Nel dibattito di La Stampa su “la crisi un anno dopo” si segnalano gli interventi di Ricolfi: l’economia non ci azzecca e Deaglio vite terremotate . Si riconosce giustamente come non solo l’economia ma le scienze sociali nel loro insieme non abbiano elaborato risposte persuasive.
Le polemiche sul merito nell’università trovano giustamente spazio nella pagine dei giornali e come al solito gli economisti hanno soluzioni belle e pronte: giavazzi – vaciago
Analisi più profonde che provengono proprio da quel mondo anglosassone preso come riferimento ci richiamano però a confrontarci con almeno due concetti di virtù :two competing conceptions of virtue, one determined by merit judged competitively and the other more vaguely but emotionally supported by a broader view of worth.
Mentre al festival di Trento l’economia gestisce accusa e difesa del proprio processo , Guido Rossi in un articolo su La Repubblica : lo-spirito-ambiguo-della-ricchezza , assume una posizione più radicale: “Ciò è accaduto non tanto o non solo perché avidità e stupidità dei singoli abbiano avuto il sopravvento ma perché avidità e irrazionalità sono state teorizzate e poste alla base di un sistema che si sta disgregando”.
Nel dibattito su il Sole 24 ore e al prossimo festival dell’economia di Trento è aperta la critica alle teorie e ricette diffuse in questi anni dagli economisti. Roberto Perotti nell’articolo economisti alla sbarra sintetizza argomenti a favore e contro, cadendo in un eccessivo tecnicismo che lo rende assai poco persuasivo. Di altro livello culturale l’intervento del Cardinale Angelo Scola il sonno della ragione genera crisi , che coglie la radice del problema nell’avarizia idolatra e l’esigenza di ripartire riconoscendo la priorità della societa rispetto a “stato”e “mercato”. il “pensiero unico” che si imputa agli economisti non significa assenza di una pluralità di teorie ma significa la priorità indiscussa del ragionamento economico e dei conseguenti fini rispetto ad altri ambiti di valutazione.

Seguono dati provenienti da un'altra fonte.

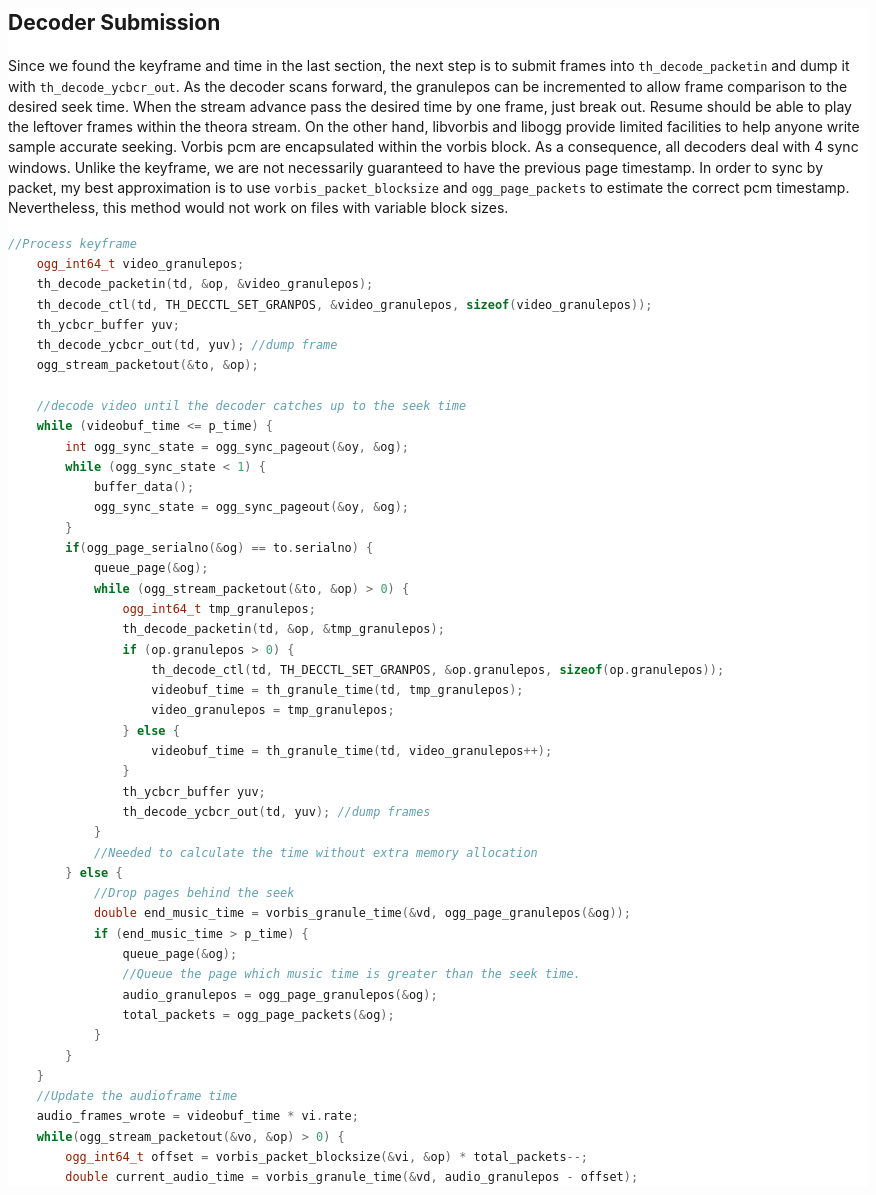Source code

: 
## Decoder Submission

Since we found the keyframe and time in the last section, the next step is to submit frames into `th_decode_packetin` and dump it with `th_decode_ycbcr_out`. As the decoder scans forward, the granulepos can be incremented to allow frame comparison to the desired seek time. When the stream advance pass the desired time by one frame, just break out. Resume should be able to play the leftover frames within the theora stream.
On the other hand, libvorbis and libogg provide limited facilities to help anyone write sample accurate seeking. Vorbis pcm are encapsulated within the vorbis block. As a consequence, all decoders deal with 4 sync windows. Unlike the keyframe, we are not necessarily guaranteed to have the previous page timestamp. In order to sync by packet, my best approximation is to use `vorbis_packet_blocksize` and `ogg_page_packets` to estimate the correct pcm timestamp. Nevertheless, this method would not work on files with variable block sizes.

```c++
//Process keyframe
    ogg_int64_t video_granulepos;
    th_decode_packetin(td, &op, &video_granulepos);
    th_decode_ctl(td, TH_DECCTL_SET_GRANPOS, &video_granulepos, sizeof(video_granulepos));
    th_ycbcr_buffer yuv;
    th_decode_ycbcr_out(td, yuv); //dump frame
    ogg_stream_packetout(&to, &op);
 
    //decode video until the decoder catches up to the seek time
    while (videobuf_time <= p_time) {
        int ogg_sync_state = ogg_sync_pageout(&oy, &og);
        while (ogg_sync_state < 1) {
            buffer_data();
            ogg_sync_state = ogg_sync_pageout(&oy, &og);
        }
        if(ogg_page_serialno(&og) == to.serialno) {
            queue_page(&og);
            while (ogg_stream_packetout(&to, &op) > 0) {
                ogg_int64_t tmp_granulepos;
                th_decode_packetin(td, &op, &tmp_granulepos);
                if (op.granulepos > 0) {
                    th_decode_ctl(td, TH_DECCTL_SET_GRANPOS, &op.granulepos, sizeof(op.granulepos));
                    videobuf_time = th_granule_time(td, tmp_granulepos);
                    video_granulepos = tmp_granulepos;
                } else {
                    videobuf_time = th_granule_time(td, video_granulepos++);
                }
                th_ycbcr_buffer yuv;
                th_decode_ycbcr_out(td, yuv); //dump frames
            }
            //Needed to calculate the time without extra memory allocation
        } else {
            //Drop pages behind the seek
            double end_music_time = vorbis_granule_time(&vd, ogg_page_granulepos(&og));
            if (end_music_time > p_time) {
                queue_page(&og);
                //Queue the page which music time is greater than the seek time.
                audio_granulepos = ogg_page_granulepos(&og);
                total_packets = ogg_page_packets(&og);
            }
        }
    }
    //Update the audioframe time
    audio_frames_wrote = videobuf_time * vi.rate;
    while(ogg_stream_packetout(&vo, &op) > 0) {
        ogg_int64_t offset = vorbis_packet_blocksize(&vi, &op) * total_packets--;
        double current_audio_time = vorbis_granule_time(&vd, audio_granulepos - offset);
```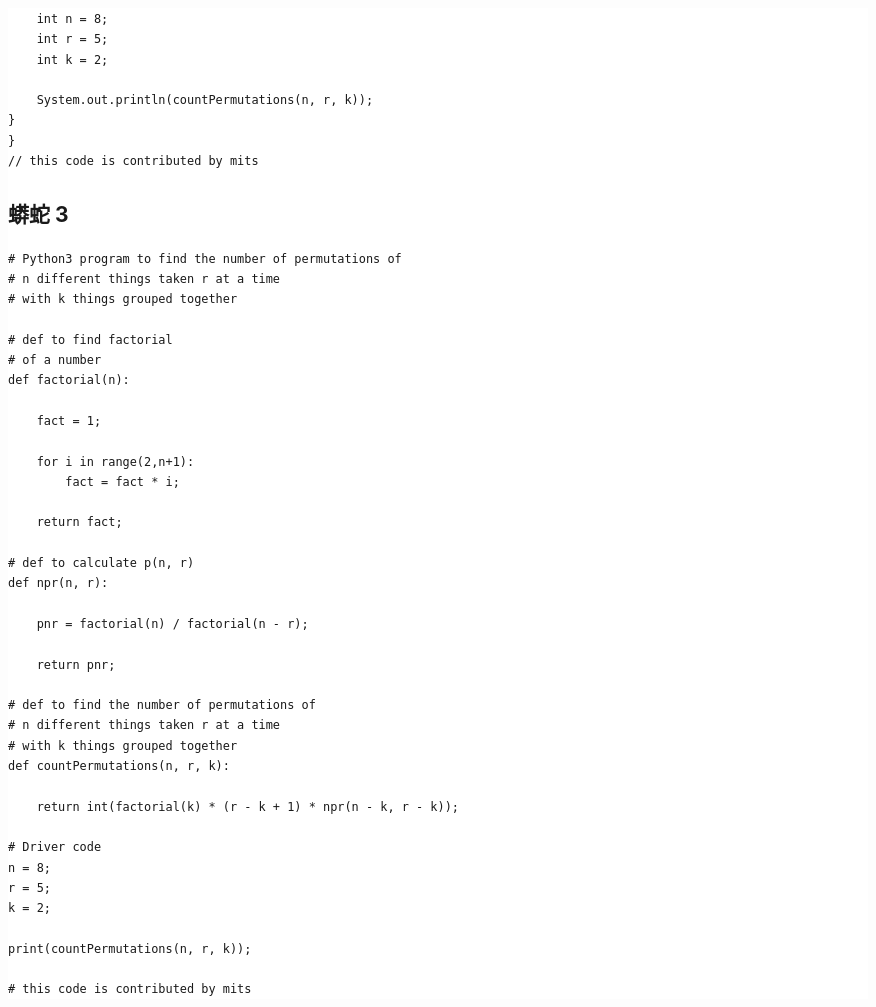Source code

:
 ```
    int n = 8;
    int r = 5;
    int k = 2;

    System.out.println(countPermutations(n, r, k));
}
}
// this code is contributed by mits
```

## 蟒蛇 3

```
# Python3 program to find the number of permutations of
# n different things taken r at a time
# with k things grouped together

# def to find factorial
# of a number
def factorial(n):

    fact = 1;

    for i in range(2,n+1):
        fact = fact * i;

    return fact;

# def to calculate p(n, r)
def npr(n, r):

    pnr = factorial(n) / factorial(n - r);

    return pnr;

# def to find the number of permutations of
# n different things taken r at a time
# with k things grouped together
def countPermutations(n, r, k):

    return int(factorial(k) * (r - k + 1) * npr(n - k, r - k));

# Driver code
n = 8;
r = 5;
k = 2;

print(countPermutations(n, r, k));

# this code is contributed by mits
```
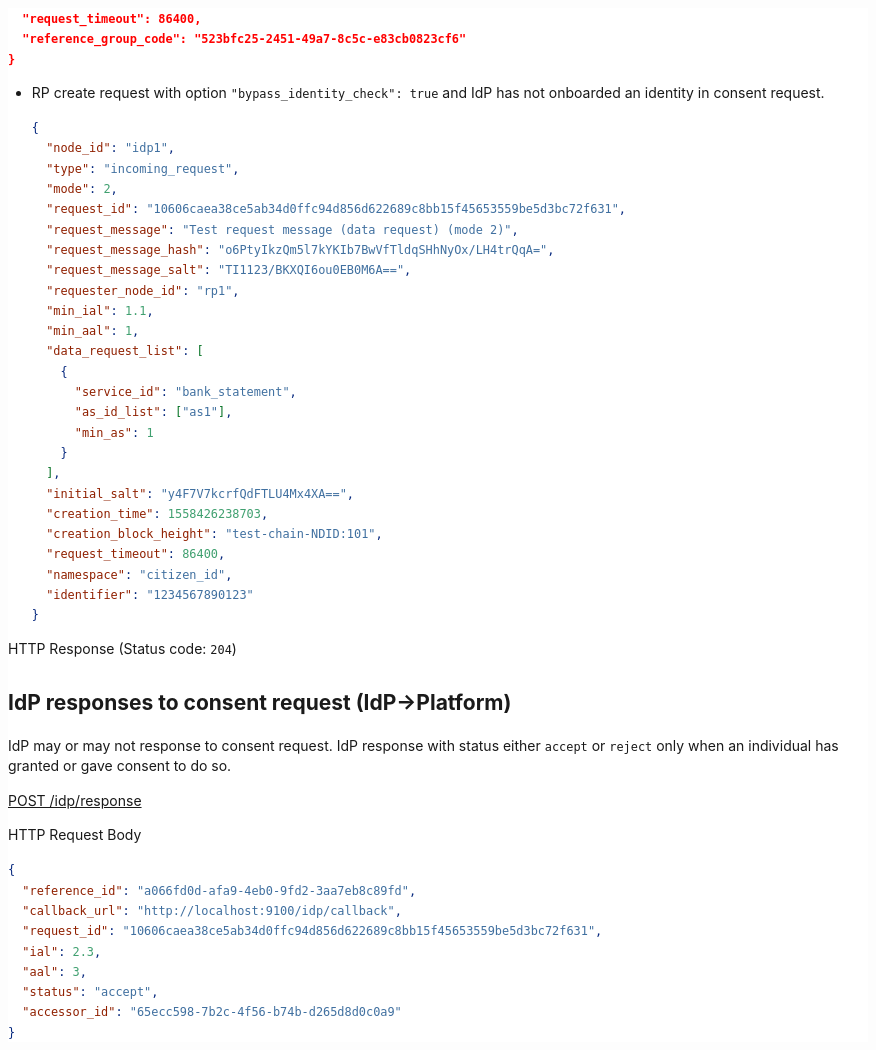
   ```json
    "request_timeout": 86400,
    "reference_group_code": "523bfc25-2451-49a7-8c5c-e83cb0823cf6"
  }
  ```

- RP create request with option `"bypass_identity_check": true` and IdP has not onboarded an identity in consent request.

  ```json
  {
    "node_id": "idp1",
    "type": "incoming_request",
    "mode": 2,
    "request_id": "10606caea38ce5ab34d0ffc94d856d622689c8bb15f45653559be5d3bc72f631",
    "request_message": "Test request message (data request) (mode 2)",
    "request_message_hash": "o6PtyIkzQm5l7kYKIb7BwVfTldqSHhNyOx/LH4trQqA=",
    "request_message_salt": "TI1123/BKXQI6ou0EB0M6A==",
    "requester_node_id": "rp1",
    "min_ial": 1.1,
    "min_aal": 1,
    "data_request_list": [
      {
        "service_id": "bank_statement",
        "as_id_list": ["as1"],
        "min_as": 1
      }
    ],
    "initial_salt": "y4F7V7kcrfQdFTLU4Mx4XA==",
    "creation_time": 1558426238703,
    "creation_block_height": "test-chain-NDID:101",
    "request_timeout": 86400,
    "namespace": "citizen_id",
    "identifier": "1234567890123"
  }
  ```

HTTP Response (Status code: `204`)

## IdP responses to consent request (IdP&rarr;Platform)

IdP may or may not response to consent request. IdP response with status either `accept` or `reject` only when an individual has granted or gave consent to do so.

[POST /idp/response](https://app.swaggerhub.com/apis/NDID/idp_callback/3.0#/default/consent_request)

HTTP Request Body

```json
{
  "reference_id": "a066fd0d-afa9-4eb0-9fd2-3aa7eb8c89fd",
  "callback_url": "http://localhost:9100/idp/callback",
  "request_id": "10606caea38ce5ab34d0ffc94d856d622689c8bb15f45653559be5d3bc72f631",
  "ial": 2.3,
  "aal": 3,
  "status": "accept",
  "accessor_id": "65ecc598-7b2c-4f56-b74b-d265d8d0c0a9"
}
```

Dal mio punto di vista, non posso non rimarcare la pulizia concettuale e di linguaggio del Cardinale anche in passaggi secondari come quando afferma “si potrebbe parlare di capitale umano e sociale, ma preferisco chiarire che si tratta della capacità unica dell’essere umano di ‘dare un nome alle cose’…” La teoria e il linguaggio stesso del ‘capitale umano’ altro non è infatti che una manifestazione di quel pensiero unico dell’economia che per dare valore all’umano deve ricondurlo a cosa.

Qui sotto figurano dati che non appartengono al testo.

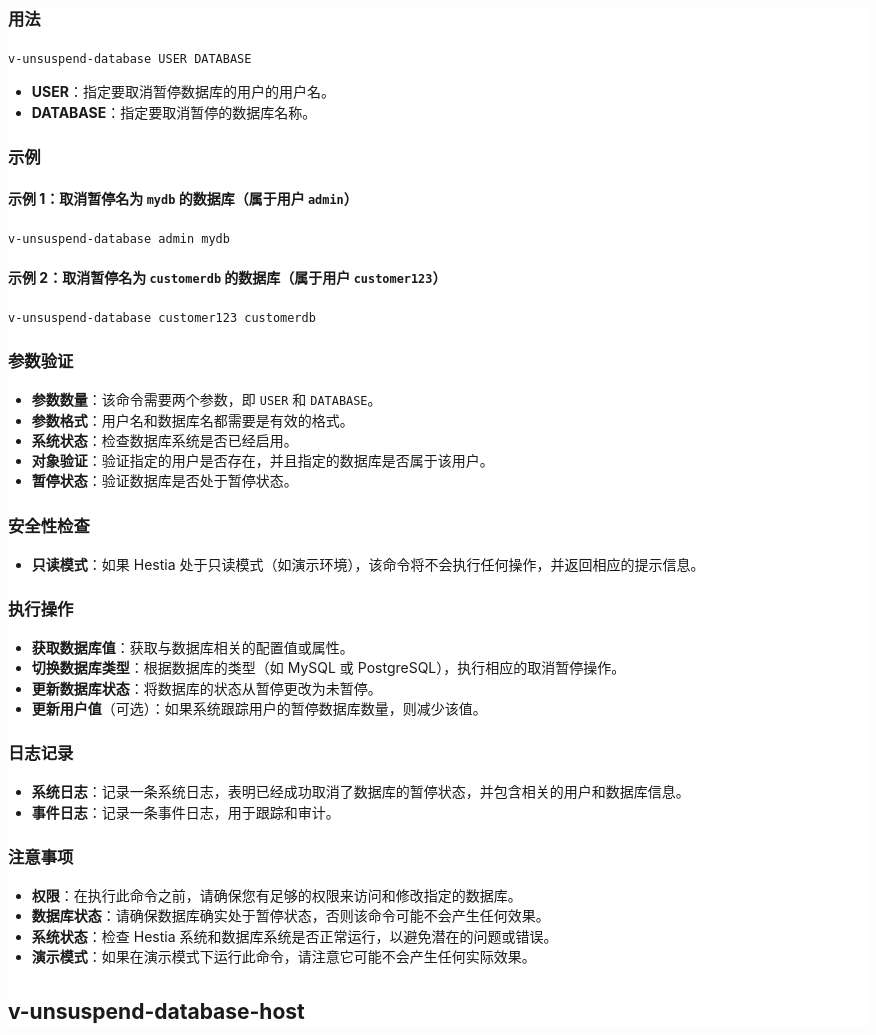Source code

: ### 用法

```bash
v-unsuspend-database USER DATABASE
```

- **USER**：指定要取消暂停数据库的用户的用户名。
- **DATABASE**：指定要取消暂停的数据库名称。

### 示例

#### 示例 1：取消暂停名为 `mydb` 的数据库（属于用户 `admin`）

```bash
v-unsuspend-database admin mydb
```

#### 示例 2：取消暂停名为 `customerdb` 的数据库（属于用户 `customer123`）

```bash
v-unsuspend-database customer123 customerdb
```

### 参数验证

- **参数数量**：该命令需要两个参数，即 `USER` 和 `DATABASE`。
- **参数格式**：用户名和数据库名都需要是有效的格式。
- **系统状态**：检查数据库系统是否已经启用。
- **对象验证**：验证指定的用户是否存在，并且指定的数据库是否属于该用户。
- **暂停状态**：验证数据库是否处于暂停状态。

### 安全性检查

- **只读模式**：如果 Hestia 处于只读模式（如演示环境），该命令将不会执行任何操作，并返回相应的提示信息。

### 执行操作

- **获取数据库值**：获取与数据库相关的配置值或属性。
- **切换数据库类型**：根据数据库的类型（如 MySQL 或 PostgreSQL），执行相应的取消暂停操作。
- **更新数据库状态**：将数据库的状态从暂停更改为未暂停。
- **更新用户值**（可选）：如果系统跟踪用户的暂停数据库数量，则减少该值。

### 日志记录

- **系统日志**：记录一条系统日志，表明已经成功取消了数据库的暂停状态，并包含相关的用户和数据库信息。
- **事件日志**：记录一条事件日志，用于跟踪和审计。

### 注意事项

- **权限**：在执行此命令之前，请确保您有足够的权限来访问和修改指定的数据库。
- **数据库状态**：请确保数据库确实处于暂停状态，否则该命令可能不会产生任何效果。
- **系统状态**：检查 Hestia 系统和数据库系统是否正常运行，以避免潜在的问题或错误。
- **演示模式**：如果在演示模式下运行此命令，请注意它可能不会产生任何实际效果。

## v-unsuspend-database-host
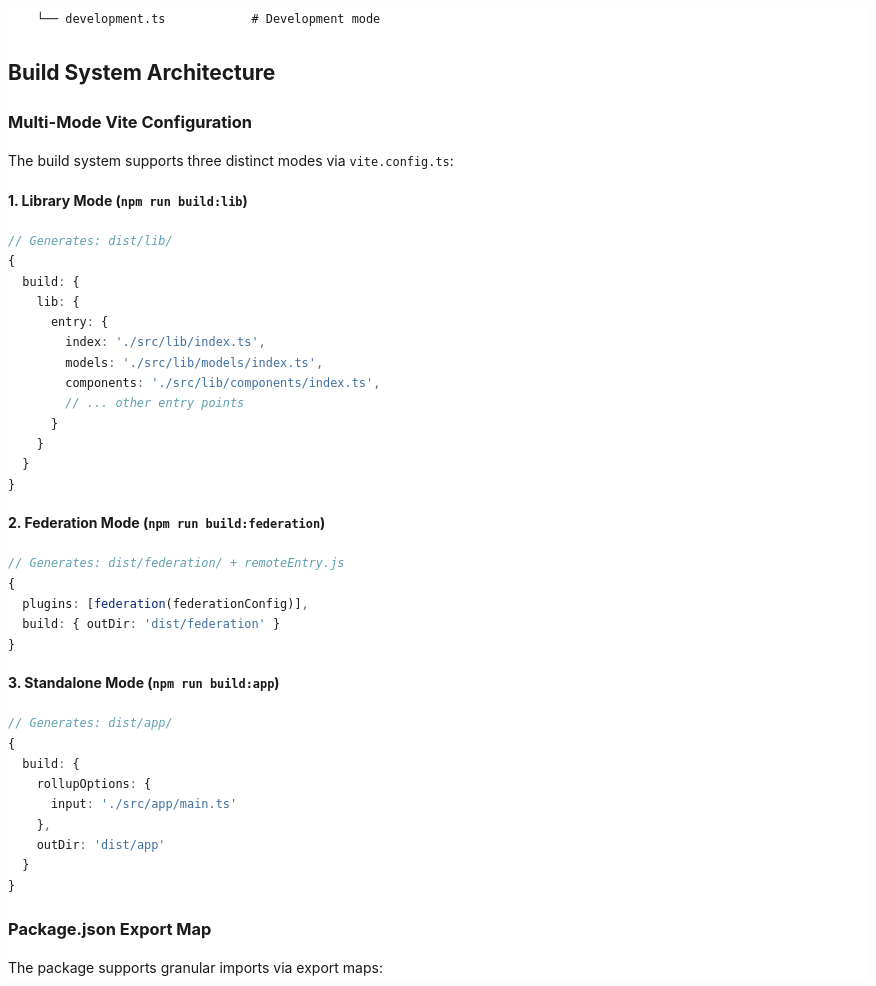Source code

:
 ```
    └── development.ts            # Development mode
```

## Build System Architecture

### Multi-Mode Vite Configuration

The build system supports three distinct modes via `vite.config.ts`:

#### 1. Library Mode (`npm run build:lib`)
```typescript
// Generates: dist/lib/
{
  build: {
    lib: {
      entry: {
        index: './src/lib/index.ts',
        models: './src/lib/models/index.ts', 
        components: './src/lib/components/index.ts',
        // ... other entry points
      }
    }
  }
}
```

#### 2. Federation Mode (`npm run build:federation`)
```typescript  
// Generates: dist/federation/ + remoteEntry.js
{
  plugins: [federation(federationConfig)],
  build: { outDir: 'dist/federation' }
}
```

#### 3. Standalone Mode (`npm run build:app`)
```typescript
// Generates: dist/app/
{
  build: {
    rollupOptions: {
      input: './src/app/main.ts'
    },
    outDir: 'dist/app'
  }
}
```

### Package.json Export Map

The package supports granular imports via export maps:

Brunetta viene spesso accusato di avere semplificato un po’ troppo diagnosi e proposte di fronte ai problemi della PA, ma gli economisti che lo criticano non sono da meno: se-il-dirigente-non-ha-obiettivi
Questo articolo mette il dito sulla piaga: il mito offuscato del ROE Ma è la teoria della finanza ad avere esasperato questa impostazione. L’economia aziendale ha sempre avuto una visione molto più multi-dimensionale e orientata al lungo periodo.
Merita riflessione questo intervento del prof. Israel la-scienza-non-e-onniscienza che tra l’altro osserva come ” la teoria economica deve fronteggiare la dura constatazione che fare una “scienza oggettiva” dei comportamenti soggettivi è una “mission impossible” “. Ma è giusto soprattutto rilevare l’arroganza degli economisti : “tocca pure sentir riproporre la lezioncina sui principi di “razionalità” che dovrebbero governare le scelte economiche “scientifiche” con la prosopopea di chi è reduce da Austerlitz anziché da Waterloo”. Condivisibile è anche la critica dello scientismo nei vari campi.